● YOUR INSTRUCTIONS
Print the records below verbatim.

SUPPLIED ENTRIES START

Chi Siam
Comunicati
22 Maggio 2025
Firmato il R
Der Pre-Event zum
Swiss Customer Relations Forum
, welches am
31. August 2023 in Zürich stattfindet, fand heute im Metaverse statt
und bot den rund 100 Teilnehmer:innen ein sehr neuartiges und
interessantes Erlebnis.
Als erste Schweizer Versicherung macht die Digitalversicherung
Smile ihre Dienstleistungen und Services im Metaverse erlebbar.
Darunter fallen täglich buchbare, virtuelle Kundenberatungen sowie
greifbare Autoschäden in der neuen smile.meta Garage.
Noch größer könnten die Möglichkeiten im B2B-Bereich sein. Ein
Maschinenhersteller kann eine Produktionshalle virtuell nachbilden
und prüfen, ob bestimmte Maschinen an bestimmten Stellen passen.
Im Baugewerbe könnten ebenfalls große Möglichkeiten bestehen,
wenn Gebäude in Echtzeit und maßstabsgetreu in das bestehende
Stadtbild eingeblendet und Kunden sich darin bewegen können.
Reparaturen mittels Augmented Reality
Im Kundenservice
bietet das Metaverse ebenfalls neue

SUPPLIED ENTRIES END

● WRITTEN RESPONSE
Chi Siam
Comunicati
22 Maggio 2025
Firmato il R
Der Pre-Event zum
Swiss Customer Relations Forum
, welches am
31. August 2023 in Zürich stattfindet, fand heute im Metaverse statt
und bot den rund 100 Teilnehmer:innen ein sehr neuartiges und
interessantes Erlebnis.
Als erste Schweizer Versicherung macht die Digitalversicherung
Smile ihre Dienstleistungen und Services im Metaverse erlebbar.
Darunter fallen täglich buchbare, virtuelle Kundenberatungen sowie
greifbare Autoschäden in der neuen smile.meta Garage.
Noch größer könnten die Möglichkeiten im B2B-Bereich sein. Ein
Maschinenhersteller kann eine Produktionshalle virtuell nachbilden
und prüfen, ob bestimmte Maschinen an bestimmten Stellen passen.
Im Baugewerbe könnten ebenfalls große Möglichkeiten bestehen,
wenn Gebäude in Echtzeit und maßstabsgetreu in das bestehende
Stadtbild eingeblendet und Kunden sich darin bewegen können.
Reparaturen mittels Augmented Reality
Im Kundenservice
bietet das Metaverse ebenfalls neue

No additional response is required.